As humans, we find belonging in many different ways. In our communities, in our faith gatherings, in our families, at our work, through the clubs and organizations where we spend our time. Belonging meets an emotional and biological (and even a spiritual) need within us and we notice when it is lacking. That’s not to say that every group we belong to is healthy for us. Perhaps a group no longer fosters within us a sense of curiosity or creativity. Perhaps a group requires us to have to try too hard to fit in. Perhaps a group cuts us off from a sense of joy in our life. Sometimes we need to leave a group in order to find where we truly belong.  Sometimes we need to be alone for a while to truly appreciate that sense of belonging.
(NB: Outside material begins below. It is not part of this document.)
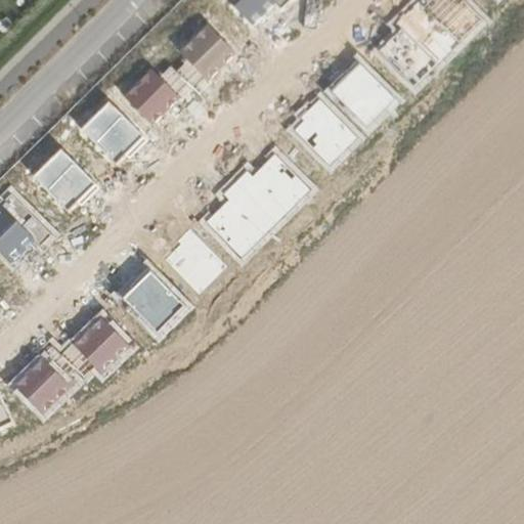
[(219,0),(252,32),(285,0),(219,0)]
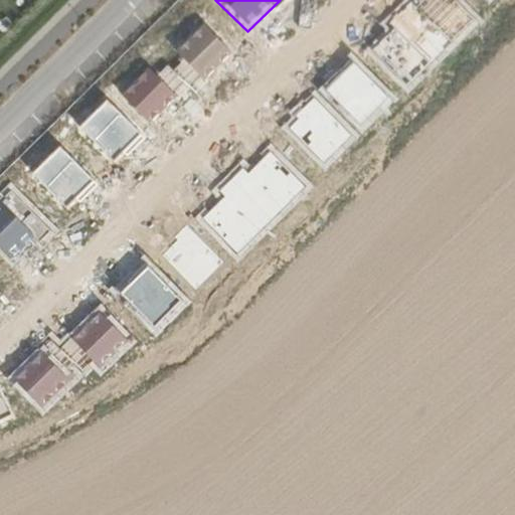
[(460,0),(415,0),(367,48),(408,91),(480,20),(460,0)]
True belonging isn’t territorial or defensive. True belonging invites whole people to come together with other whole people who may share different opinions or viewpoints or perspectives but want the best for each other. True belonging doesn’t require uniformity but welcomes diversity. That’s how people from different life experiences can come together over their shared interest in hiking or sewing or model railroading or bird watching and find a sense of belonging.  By being in community with diverse others, we learn more about the world. Belonging allows us to play out radical acceptance on a small scale – welcoming the stranger, hearing a new idea, having our biases challenged, looking at the world through different eyes. Again for Rosemerry Wahtola Trommer’s Belonging:

Sometimes I feel it,
the green fuse that ignites us,
the wild thrum that unites us,
an inner hum that reminds us
of our shared humanity.

I wonder, where you have found a sense of belonging? Where are your people and how did you find them? How has recognizing your belonging changed you? When have you felt the green fuse that ignites us?